Cost of computing has fallen dramatically and consistently since 1940, enabling rapid AI progress.
The 2010s saw deep learning thrive thanks to fast, cheap GPUs and large data sets.
AI’s dominant paradigm became scaling up model and data size, with larger models achieving predictably better benchmarks.
Many believed that further scaling alone would automatically lead to artificial general intelligence (AGI).
However, benchmarks mostly measured static, memorized skills—very different from true, adaptive intelligence.
Chollet introduced the Abstraction and Reasoning Corpus (ARC) in 2019 to highlight these limits, showing human performance far surpasses scaled models.
In 2024, AI research shifted focus to test-time adaptation, where models adjust their behavior dynamically based on problems they encounter during inference.
Notable progress on ARC was observed with these new dynamic approaches.
OpenAI’s 03 model fine-tuned on ARC achieved human-level performance, demonstrating fluid intelligence for the first time on this benchmark.
The AI field has now moved away from static pre-training and into the era of test-time adaptation.
Two perspectives on intelligence: Minsky’s "task automation" view (AGI as performing 80% of human economic tasks) and the "fluid problem-solving" view (ability to tackle truly novel problems).
Chollet favors defining intelligence as the efficiency with which systems use past experience to handle future novelty.
Benchmarks that resemble human exams mostly measure rote skills, not true adaptive intelligence.
Intelligence involves operational area (range of contexts a skill applies to) and information efficiency (how much practice/data needed to acquire skills).
The way intelligence is measured deeply affects research direction—a poorly chosen metric can lead to superficial targets and "missing the point."
ARC1's binary nature means once a system gains some fluid intelligence, scores jump near the maximum, lacking granularity to judge progress.
ARC2, released March 2025, increases complexity and compositional reasoning demands, remaining solvable by untrained humans, as confirmed via real-world testing.
Baseline large language models and even static reasoning systems perform almost at chance; only systems using test-time adaptation achieve marginal improvement, but still far below human level.
Ongoing difficulty creating simple, human-easy tasks that stump AI is evidence that AGI is not yet achieved.
ARC3, expected in early 2026, will introduce interactive environments, requiring agentic goal-setting, exploration, and learning, with an emphasis on efficiency of actions.
The Foundations of Intelligence: Abstractions and Recombination 20:26
True novelty is rare; most real-world situations recombine a modest set of “atoms of meaning”—abstractions.
Intelligence is the ability to extract reusable abstractions from past experience and recombine them on the fly for new tasks.
Intelligence is distinguished not just by what is achievable, but by the efficiency in learning and deploying abstractions (in both data and compute).
Type 1: Value-centric (continuous), central for perception, intuition, and modern machine learning.
Type 2: Program-centric (discrete), central for human reasoning, logic, and discrete tasks like code manipulation.
Transformers excel at Type 1, but struggle with discrete reasoning tasks (Type 2), such as sorting or algorithmic computation.
Discrete program search enables invention and creativity, relying on combinatorial pattern search rather than simple interpolation.
Combining Type 1 and Type 2 for Human-like Reasoning 29:33
Human intelligence combines both forms: pattern recognition (Type 1) to narrow options, then explicit reasoning (Type 2) to analyze them.
The challenge is managing combinatorial “search explosion” when trying to synthesize new programs; intuition-based heuristics (from Type 1) can guide efficient search.

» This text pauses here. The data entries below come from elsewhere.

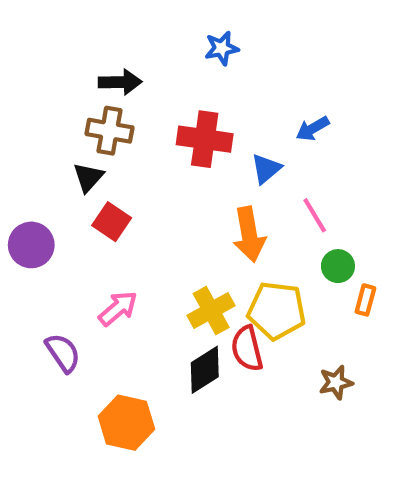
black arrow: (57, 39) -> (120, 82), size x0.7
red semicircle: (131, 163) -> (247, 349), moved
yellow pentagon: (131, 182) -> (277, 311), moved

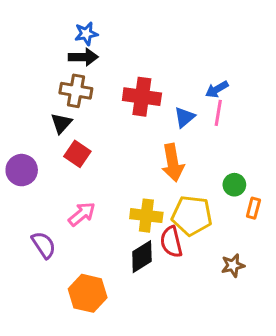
blue star: (222, 48) -> (86, 34), moved
pink line: (315, 215) -> (218, 113), moved, turned 40
yellow cross: (211, 311) -> (146, 216), turned 36

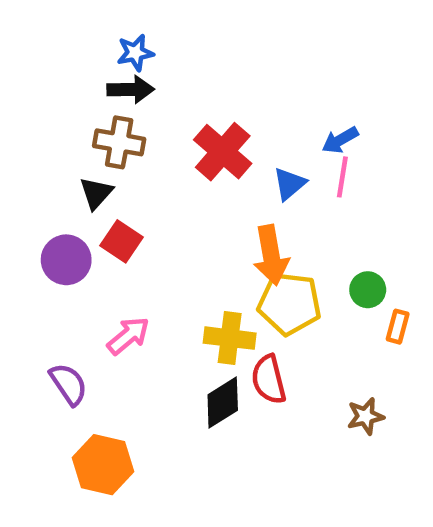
red cross: (142, 97) -> (223, 152), turned 33
purple circle: (22, 170) -> (66, 260), moved
yellow pentagon: (192, 216) -> (289, 304), moved
orange hexagon: (88, 293) -> (103, 465), moved

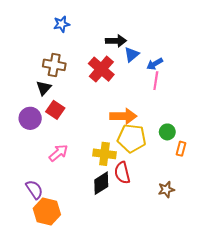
black arrow: (131, 89) -> (116, 41), moved
blue triangle: (289, 184) -> (132, 54), moved
orange arrow: (271, 255) -> (123, 116), turned -80
purple semicircle: (68, 384) -> (34, 190), moved

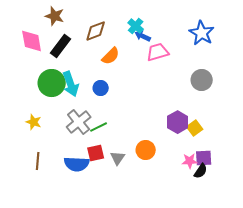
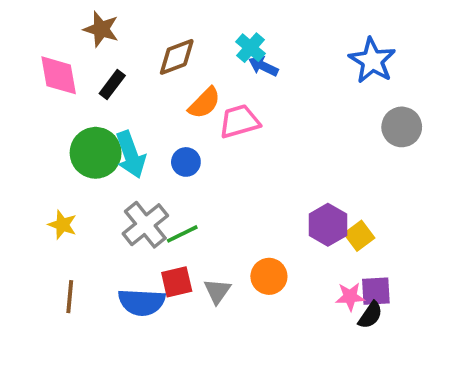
black rectangle: (61, 46) -> (112, 85), size x0.7
pink trapezoid: (158, 52) -> (239, 121), moved
gray circle: (202, 80) -> (402, 127), moved

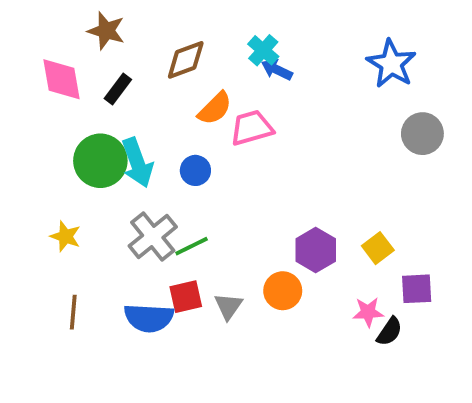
purple hexagon: (328, 225) -> (316, 250), moved
purple square: (376, 291) -> (417, 289), moved

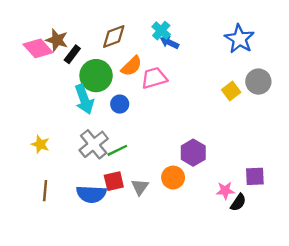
brown star: (106, 31) -> (57, 40), moved
pink diamond: (62, 79) -> (38, 48), turned -32
green circle: (100, 161) -> (96, 76), moved
yellow square: (378, 248) -> (231, 91), moved

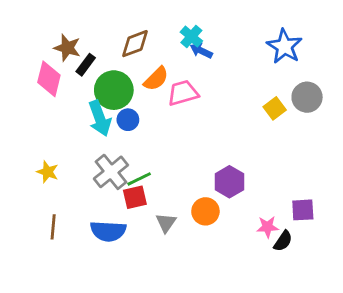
pink diamond: (38, 48) -> (49, 79), moved, turned 56
blue circle: (120, 104) -> (128, 120), moved
red square: (114, 181) -> (135, 197), moved

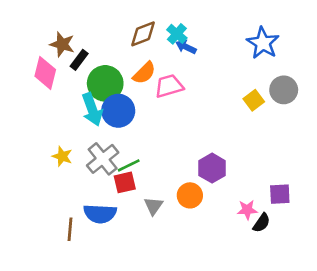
brown diamond: (135, 44) -> (143, 34), moved
blue circle: (128, 120) -> (118, 111), size x1.6
yellow star: (48, 172) -> (62, 156), moved
brown line: (53, 227) -> (70, 229), moved

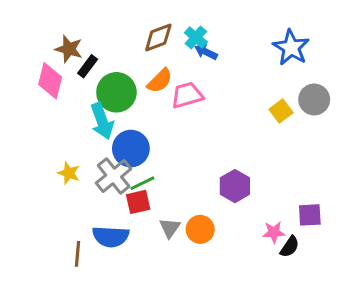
blue circle: (118, 111) -> (131, 149), moved
orange circle: (190, 195) -> (200, 229), moved

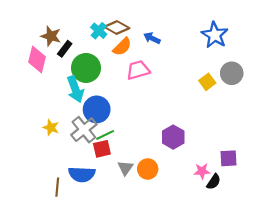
brown diamond: (158, 37) -> (117, 28), turned 50
cyan cross: (196, 37) -> (99, 31), moved
orange semicircle: (160, 81) -> (122, 47), moved

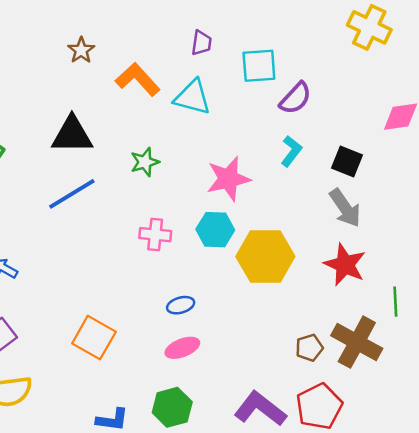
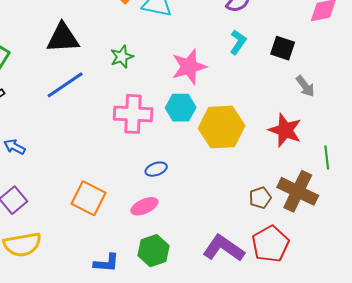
gray arrow: (345, 208) -> (305, 86), moved, size x0.7
pink cross: (155, 235) -> (133, 114), size x1.5
pink ellipse: (182, 348) -> (144, 206), moved

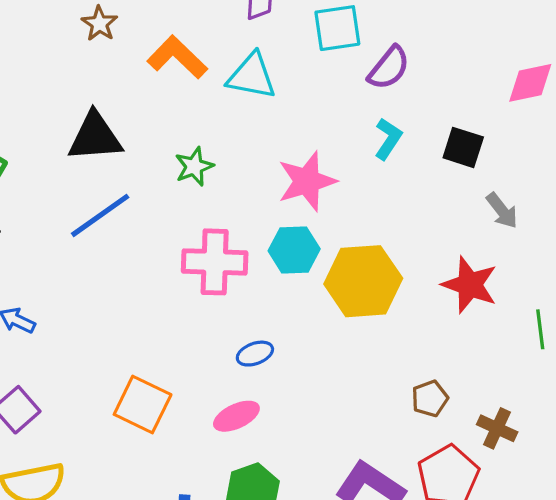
brown cross: (298, 191) -> (497, 428), moved, size x0.6

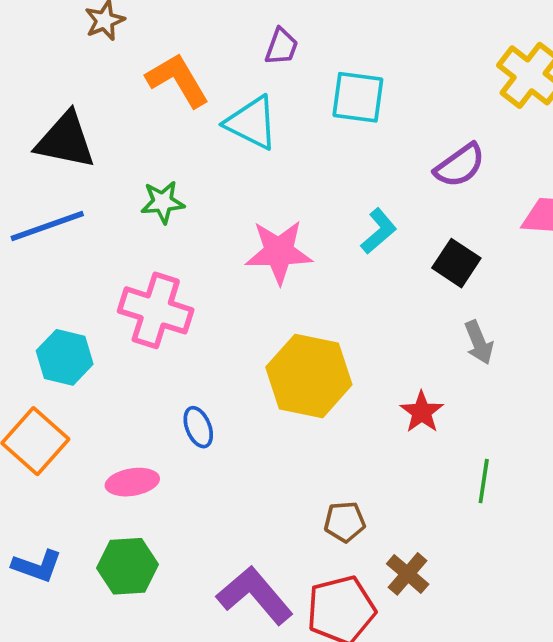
purple semicircle: (389, 68) -> (460, 165), moved
cyan hexagon: (294, 250) -> (65, 357), moved
red star: (470, 285) -> (422, 412), size x0.7
blue ellipse: (255, 354) -> (198, 427), moved, turned 72

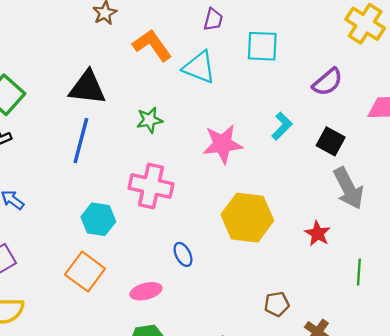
blue line: (47, 226) -> (81, 141), turned -51
gray arrow: (479, 342) -> (348, 188), size x1.6

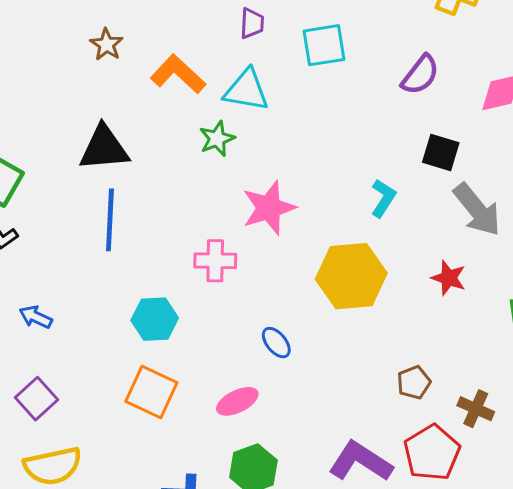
green star: (150, 120) -> (217, 139), moved
cyan L-shape: (282, 126) -> (383, 198), moved
pink star: (223, 144) -> (269, 208), moved
pink cross: (151, 186) -> (215, 261), size x0.7

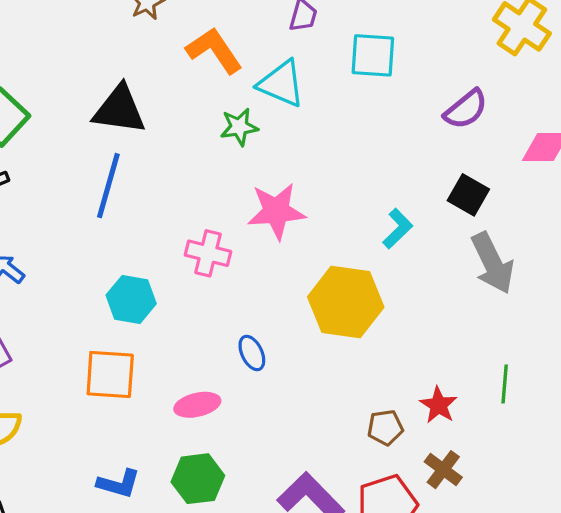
red star: (449, 278) -> (438, 405), moved
orange square: (151, 392) -> (110, 374), turned -34

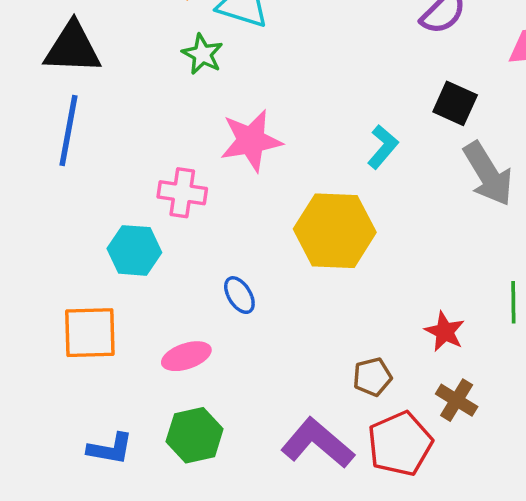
green star: (239, 127) -> (202, 54), turned -30
cyan hexagon: (131, 299) -> (134, 250), moved
brown pentagon: (385, 427) -> (372, 377), moved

Programmer-like Meta-Learners: The Path Forward 31:53
Future AI should function as programmer-like systems that approach new tasks by synthesizing custom programs.
This involves a global, evolving abstraction library that updates as new problems are solved, much like a software engineer growing their toolkit and sharing on GitHub.
AI would blend deep learning (for intuitive, Type 1 sub-problems) and algorithmic reasoning (for Type 2 sub-problems), guided by deep learning-fueled search through the space of solutions.